PETALING JAYA: A coalition of NGOs fighting for the rights of domestic workers is pressing Human Resources Minister M Kula Segaran for greater commitment to the development of a standalone Domestic Workers Act.
At a press conference today, members of Ke Arah 189, which includes rights groups and trade unions, said they were encouraged by the government’s intention to create a Domestic Employee Regulations 2019 under the Employment Act 1955.
However, they said this was not enough.
Ke Arah 189 is named after the International Labour Organisation’s (ILO) Convention No. 189 on Decent Work for Domestic Workers.
Other NGOs in Ke Arah 189 include the Indonesian domestic workers’ group, Serantau, and Filipino domestic workers’ group, AMMPO.

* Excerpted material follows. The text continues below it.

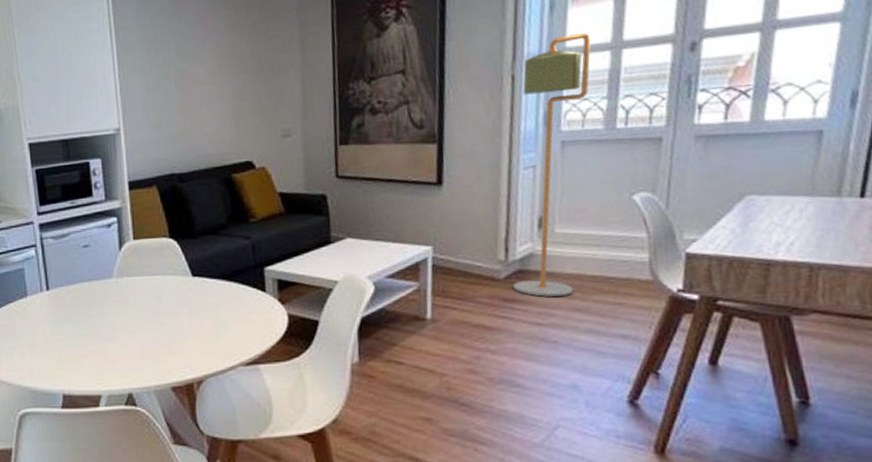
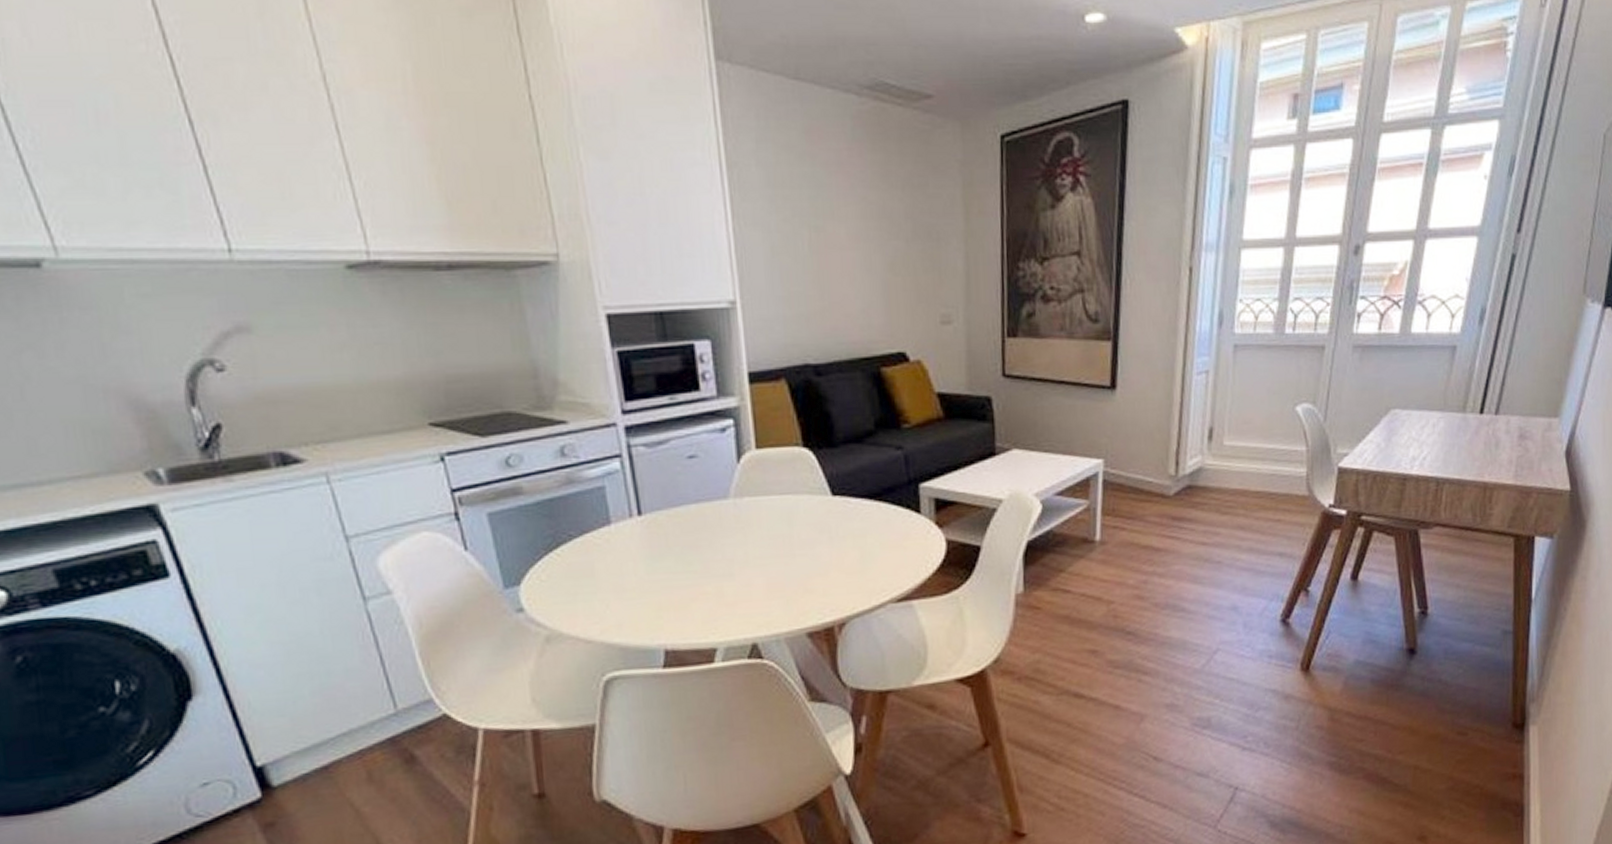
floor lamp: present [513,33,591,297] -> none [1182,226,1266,514]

Irene Xavier, an adviser to Persatuan Sahabat Wanita Selangor, said on May 16, the ministry had sent the relevant NGOs a proposed draft of the regulations.
A month later, she said, they submitted their recommendations to the ministry but have yet to receive any feedback.
She said the draft had not contained many specific details on the protection of workers, including entitlement to Socso, working hours and regulatory inspections by the authorities.
“Over the years, domestic work has been excluded from many clauses under the Employment Act, resulting in gross violations of domestic workers’ rights,” Xavier said.
She added that this had contributed to “horrendous” working conditions.
She said the government’s proposed regulations could serve as an interim measure but stressed the need for a standalone act.
She acknowledged Kula’s statement that the government is working towards such an act, but said she had concerns over his intentions.
“When we look at his record over the last one year or so of being the HR minister, he has made many statements and he has taken back those statements.
“This seems to be a kind of pattern with him, so if you ask us what his intentions are, we will say his record shows his intentions are not clear.”
She said Kula had yet to call them for consultation on the matter, and that they feared it could take “years” before this happens.
“So we want to remind him that we’re with him.”
Tenaganita executive director Glorene Das said the government’s lack of consistency was worrying.
“I think it’s very clear that we should work towards protecting or increasing the protection of domestic workers,” she said, adding that the case of Adelina Lisao had raised questions about the country’s criminal justice system.
She was referring to the acquittal of Ambika MA Shan who was charged with murdering her domestic worker.
It was reported that neighbours had spotted Adelina sleeping with a dog in the compound of Ambika’s home and that there were burn marks and bruises on her body.
Glorene also said any regulations pertaining to the intake of foreign domestic workers must be tied to bilateral agreements and not memorandums of understanding.
She said this would ensure that regulations for the protection of domestic workers would be taken seriously by both Malaysia as well as source countries.
In 2017, data from the Malaysian Maid Employers Association showed there were more than 250,000 registered domestic workers in Malaysia.